Riff

Riff - Reusable RAS Definitions.

Riff

Riff stands for Reusable RAS Definitions: named RAS programs that can be invoked again, composed with other RAS programs, and shared as reusable action capabilities.

Think of a Riff as a saved playbook for action.


The Concept

A Riff captures the part of the RAS that should be reused:

  • the RAS program itself, whether script or pipeline
  • its expected inputs and outputs
  • the structure of its reason() / act() steps
  • any constraints that should stay attached to that action flow

That is why the reusable asset is the action logic itself.

A Riff can then be:

  1. Run again on new inputs
  2. Composed as a sub-step inside a larger RAS program
  3. Shared as a reusable capability

Why This Matters

In traditional ReAct, every task starts from zero. There is no clean way to keep a proven action flow and invoke it again as a first-class capability.

With Riffs, successful flows accumulate into a library of proven action patterns. Top-level reasoning can select one by name and run it without re-deriving the logic each time.

This fits the broader Re in Act story: capability does not improve only by making the model smarter. It also improves by making action reusable.

This is analogous to how the cerebellum reuses learned motor programs: once the structure works, it can be invoked again without rebuilding it from scratch.


Example

A Riff can be written and named directly:

WEB_RESEARCH_AND_SYNTHESIZE = """
    tools = (await reason("Choose tools for web research", ["tool"]))["data"]
    results = [await act(t, {"query": topic}) for t in tools]
    return (await reason(f"Synthesize: {results}", {"summary": ""}))["data"]
"""

result = await ras.run(WEB_RESEARCH_AND_SYNTHESIZE, inputs={"topic": "Re in Act"})

Once that flow proves useful, it can be registered under a reusable name and invoked later:

register_ras_definition("web_research_and_synthesize", WEB_RESEARCH_AND_SYNTHESIZE)

outline = await act("web_research_and_synthesize", {"topic": "Ashby's Law"})

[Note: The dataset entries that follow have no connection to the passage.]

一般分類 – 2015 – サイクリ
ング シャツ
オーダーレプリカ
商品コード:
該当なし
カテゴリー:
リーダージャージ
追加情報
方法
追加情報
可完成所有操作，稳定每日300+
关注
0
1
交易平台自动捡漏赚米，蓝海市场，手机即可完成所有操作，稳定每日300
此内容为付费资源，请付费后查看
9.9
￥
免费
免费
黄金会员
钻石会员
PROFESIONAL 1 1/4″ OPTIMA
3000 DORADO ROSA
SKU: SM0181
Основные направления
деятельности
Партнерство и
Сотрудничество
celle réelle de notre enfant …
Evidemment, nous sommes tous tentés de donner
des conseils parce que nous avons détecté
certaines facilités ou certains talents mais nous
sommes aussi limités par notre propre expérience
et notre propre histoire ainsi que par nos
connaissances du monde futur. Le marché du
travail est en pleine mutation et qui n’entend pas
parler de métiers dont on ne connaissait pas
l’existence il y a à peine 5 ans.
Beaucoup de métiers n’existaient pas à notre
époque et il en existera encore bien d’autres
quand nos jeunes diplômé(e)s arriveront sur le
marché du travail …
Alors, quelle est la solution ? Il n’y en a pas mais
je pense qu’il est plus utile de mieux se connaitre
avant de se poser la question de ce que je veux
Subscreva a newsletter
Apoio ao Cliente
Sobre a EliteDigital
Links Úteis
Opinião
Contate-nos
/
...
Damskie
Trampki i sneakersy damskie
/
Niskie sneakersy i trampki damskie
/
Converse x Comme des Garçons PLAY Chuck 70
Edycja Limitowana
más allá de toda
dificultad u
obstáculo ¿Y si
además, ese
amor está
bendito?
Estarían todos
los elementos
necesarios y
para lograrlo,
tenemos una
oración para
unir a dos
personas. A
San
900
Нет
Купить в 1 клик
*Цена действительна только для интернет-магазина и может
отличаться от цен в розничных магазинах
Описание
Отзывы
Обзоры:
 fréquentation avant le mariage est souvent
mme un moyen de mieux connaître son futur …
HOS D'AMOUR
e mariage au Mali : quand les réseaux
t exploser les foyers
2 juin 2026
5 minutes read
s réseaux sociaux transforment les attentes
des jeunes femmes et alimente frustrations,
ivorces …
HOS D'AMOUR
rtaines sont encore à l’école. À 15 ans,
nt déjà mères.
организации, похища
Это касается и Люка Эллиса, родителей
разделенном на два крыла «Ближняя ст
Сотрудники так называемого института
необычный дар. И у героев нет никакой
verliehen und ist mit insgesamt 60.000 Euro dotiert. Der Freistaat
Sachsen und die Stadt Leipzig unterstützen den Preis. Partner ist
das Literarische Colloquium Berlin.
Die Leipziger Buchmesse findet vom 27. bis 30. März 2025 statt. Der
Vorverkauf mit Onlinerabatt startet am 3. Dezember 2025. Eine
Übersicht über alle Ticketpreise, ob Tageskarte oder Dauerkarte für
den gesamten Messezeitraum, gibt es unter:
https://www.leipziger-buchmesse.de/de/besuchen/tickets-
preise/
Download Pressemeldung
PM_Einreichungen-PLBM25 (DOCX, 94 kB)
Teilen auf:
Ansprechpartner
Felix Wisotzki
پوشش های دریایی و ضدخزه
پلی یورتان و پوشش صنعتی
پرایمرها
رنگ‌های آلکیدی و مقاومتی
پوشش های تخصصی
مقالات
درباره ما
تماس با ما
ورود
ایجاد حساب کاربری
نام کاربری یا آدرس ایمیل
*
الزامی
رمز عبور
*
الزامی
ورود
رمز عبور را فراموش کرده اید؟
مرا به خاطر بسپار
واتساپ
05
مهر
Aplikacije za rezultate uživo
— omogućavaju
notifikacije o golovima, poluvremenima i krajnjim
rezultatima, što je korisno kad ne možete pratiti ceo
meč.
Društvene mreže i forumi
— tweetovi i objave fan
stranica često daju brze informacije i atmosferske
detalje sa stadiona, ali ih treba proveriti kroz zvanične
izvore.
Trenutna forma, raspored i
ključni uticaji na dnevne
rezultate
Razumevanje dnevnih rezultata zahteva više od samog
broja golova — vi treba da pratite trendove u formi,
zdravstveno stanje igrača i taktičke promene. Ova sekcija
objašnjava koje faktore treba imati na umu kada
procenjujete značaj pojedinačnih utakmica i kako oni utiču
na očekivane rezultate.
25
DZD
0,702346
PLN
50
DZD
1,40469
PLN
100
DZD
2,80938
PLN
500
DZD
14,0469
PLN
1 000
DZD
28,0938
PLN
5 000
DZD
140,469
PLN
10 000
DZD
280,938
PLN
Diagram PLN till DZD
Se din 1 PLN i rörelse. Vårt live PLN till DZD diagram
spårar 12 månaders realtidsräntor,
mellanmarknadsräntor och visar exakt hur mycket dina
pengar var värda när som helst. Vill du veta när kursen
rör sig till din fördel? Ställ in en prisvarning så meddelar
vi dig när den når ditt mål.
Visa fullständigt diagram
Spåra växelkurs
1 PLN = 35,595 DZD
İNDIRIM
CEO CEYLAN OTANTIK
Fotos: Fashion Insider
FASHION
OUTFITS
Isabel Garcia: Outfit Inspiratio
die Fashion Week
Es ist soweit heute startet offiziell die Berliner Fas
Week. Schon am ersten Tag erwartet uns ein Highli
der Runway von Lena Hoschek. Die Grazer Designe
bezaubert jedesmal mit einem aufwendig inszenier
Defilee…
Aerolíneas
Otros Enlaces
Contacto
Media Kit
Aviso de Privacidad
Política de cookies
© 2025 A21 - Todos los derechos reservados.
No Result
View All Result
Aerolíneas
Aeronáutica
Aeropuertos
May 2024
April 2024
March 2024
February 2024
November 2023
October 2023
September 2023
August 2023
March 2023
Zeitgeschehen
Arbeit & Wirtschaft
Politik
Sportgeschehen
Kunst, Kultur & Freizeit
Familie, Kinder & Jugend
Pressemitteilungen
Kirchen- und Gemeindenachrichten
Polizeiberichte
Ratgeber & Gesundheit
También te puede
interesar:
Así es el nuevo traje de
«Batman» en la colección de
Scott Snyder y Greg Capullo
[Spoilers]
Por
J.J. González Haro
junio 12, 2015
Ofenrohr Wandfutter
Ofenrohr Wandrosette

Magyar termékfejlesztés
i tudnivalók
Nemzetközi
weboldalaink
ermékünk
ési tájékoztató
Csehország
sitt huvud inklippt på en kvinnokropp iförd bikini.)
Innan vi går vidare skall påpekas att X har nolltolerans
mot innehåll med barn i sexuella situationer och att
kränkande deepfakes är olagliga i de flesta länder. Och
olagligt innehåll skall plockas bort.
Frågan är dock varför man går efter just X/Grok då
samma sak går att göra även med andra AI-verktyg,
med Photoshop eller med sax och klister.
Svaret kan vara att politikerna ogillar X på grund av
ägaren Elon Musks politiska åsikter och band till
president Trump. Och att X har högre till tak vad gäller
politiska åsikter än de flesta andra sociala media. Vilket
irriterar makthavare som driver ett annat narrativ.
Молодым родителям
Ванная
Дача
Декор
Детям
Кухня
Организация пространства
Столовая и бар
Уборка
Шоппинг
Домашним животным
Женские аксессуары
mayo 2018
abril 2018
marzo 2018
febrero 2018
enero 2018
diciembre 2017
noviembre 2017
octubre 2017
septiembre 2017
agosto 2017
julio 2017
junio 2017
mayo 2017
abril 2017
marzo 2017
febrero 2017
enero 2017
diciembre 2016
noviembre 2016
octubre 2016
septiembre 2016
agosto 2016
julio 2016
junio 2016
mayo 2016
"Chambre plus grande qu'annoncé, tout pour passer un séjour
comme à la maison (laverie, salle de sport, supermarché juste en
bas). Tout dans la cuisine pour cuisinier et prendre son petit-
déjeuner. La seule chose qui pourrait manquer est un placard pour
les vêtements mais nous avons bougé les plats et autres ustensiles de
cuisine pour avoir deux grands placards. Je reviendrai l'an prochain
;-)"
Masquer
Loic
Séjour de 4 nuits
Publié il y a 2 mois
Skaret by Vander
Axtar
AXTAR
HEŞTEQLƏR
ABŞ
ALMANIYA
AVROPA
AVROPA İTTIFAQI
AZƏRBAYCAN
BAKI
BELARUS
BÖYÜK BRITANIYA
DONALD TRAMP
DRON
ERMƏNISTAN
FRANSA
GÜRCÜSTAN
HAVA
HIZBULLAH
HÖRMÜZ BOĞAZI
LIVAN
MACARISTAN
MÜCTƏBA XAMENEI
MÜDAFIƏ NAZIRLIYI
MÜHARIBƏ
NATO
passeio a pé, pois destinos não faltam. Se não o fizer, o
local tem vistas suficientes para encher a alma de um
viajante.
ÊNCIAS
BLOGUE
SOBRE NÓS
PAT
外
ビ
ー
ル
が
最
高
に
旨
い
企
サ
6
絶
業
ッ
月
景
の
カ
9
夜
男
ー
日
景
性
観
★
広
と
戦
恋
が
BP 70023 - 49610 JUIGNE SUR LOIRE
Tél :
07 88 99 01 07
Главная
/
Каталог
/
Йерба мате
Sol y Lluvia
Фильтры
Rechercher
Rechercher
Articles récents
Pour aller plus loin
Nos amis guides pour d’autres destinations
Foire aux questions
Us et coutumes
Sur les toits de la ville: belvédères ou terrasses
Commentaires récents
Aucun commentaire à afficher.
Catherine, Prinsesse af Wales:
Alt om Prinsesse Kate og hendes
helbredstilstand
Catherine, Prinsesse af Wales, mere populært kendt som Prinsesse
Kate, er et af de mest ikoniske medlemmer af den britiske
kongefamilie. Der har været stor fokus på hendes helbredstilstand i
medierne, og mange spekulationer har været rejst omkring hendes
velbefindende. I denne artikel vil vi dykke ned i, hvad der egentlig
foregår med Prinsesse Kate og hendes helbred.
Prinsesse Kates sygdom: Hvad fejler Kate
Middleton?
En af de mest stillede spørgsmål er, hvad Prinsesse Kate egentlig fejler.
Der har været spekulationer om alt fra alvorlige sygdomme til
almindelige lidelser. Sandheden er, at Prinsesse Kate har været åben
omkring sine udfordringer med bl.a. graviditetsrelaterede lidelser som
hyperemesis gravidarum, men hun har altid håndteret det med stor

The exact API is implementation-specific. The important point is the same: the reusable thing is the Riff, not some captured runtime instance.


Composition

Riffs are especially useful because they compose naturally.

One named Riff can call another through act(), making larger action flows out of smaller proven ones.

outline = await act("web_research_and_synthesize", {"topic": topic})
draft = (await reason(f"Write a post based on: {outline}", {"content": ""}))["data"]

This allows complex behavior to emerge from simple, reusable building blocks without bloating the top-level context or forcing the system to rediscover the same action structure over and over.


Relationship to the Spec

Riffs are an extension capability built on top of the core spec interfaces (reason() / act()).

The core spec does not require a standard packaging format for reusable definitions, but the concept fits naturally on top of Re in Act.

See Proposals if you want to push toward standardization of naming, packaging, and sharing Riffs.